## DIRECTIONS:
The word "June" turns up on some lines of this data; say how many, and give no other text.
INFORMATION PROVIDED Start Marker
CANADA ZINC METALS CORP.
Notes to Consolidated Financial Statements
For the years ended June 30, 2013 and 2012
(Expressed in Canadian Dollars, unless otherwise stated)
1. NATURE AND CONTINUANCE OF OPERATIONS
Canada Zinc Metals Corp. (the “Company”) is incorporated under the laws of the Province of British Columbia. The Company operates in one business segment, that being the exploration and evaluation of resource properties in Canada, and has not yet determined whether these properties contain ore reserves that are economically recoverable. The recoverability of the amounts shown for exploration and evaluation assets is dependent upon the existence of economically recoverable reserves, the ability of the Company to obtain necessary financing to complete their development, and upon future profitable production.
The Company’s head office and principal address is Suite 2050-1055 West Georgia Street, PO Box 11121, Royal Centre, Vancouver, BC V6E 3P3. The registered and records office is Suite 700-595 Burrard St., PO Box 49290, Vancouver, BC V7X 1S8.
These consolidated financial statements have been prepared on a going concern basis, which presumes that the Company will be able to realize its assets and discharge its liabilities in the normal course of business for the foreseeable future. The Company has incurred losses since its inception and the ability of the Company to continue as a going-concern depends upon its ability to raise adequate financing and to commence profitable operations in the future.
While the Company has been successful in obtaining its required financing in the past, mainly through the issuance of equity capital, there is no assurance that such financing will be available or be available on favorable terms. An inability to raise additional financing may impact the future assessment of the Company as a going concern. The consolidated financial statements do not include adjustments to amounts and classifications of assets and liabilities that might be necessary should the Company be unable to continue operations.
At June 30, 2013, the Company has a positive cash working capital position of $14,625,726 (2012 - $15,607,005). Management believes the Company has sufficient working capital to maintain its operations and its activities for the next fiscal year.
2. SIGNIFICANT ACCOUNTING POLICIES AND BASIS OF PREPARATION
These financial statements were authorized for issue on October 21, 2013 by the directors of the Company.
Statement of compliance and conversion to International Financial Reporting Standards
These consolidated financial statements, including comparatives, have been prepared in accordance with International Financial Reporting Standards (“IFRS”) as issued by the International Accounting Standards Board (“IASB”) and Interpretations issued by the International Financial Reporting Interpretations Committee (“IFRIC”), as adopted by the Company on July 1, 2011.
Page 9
INFORMATION PROVIDED End Marker
## SOLUTION TO THIS EXERCISE:
2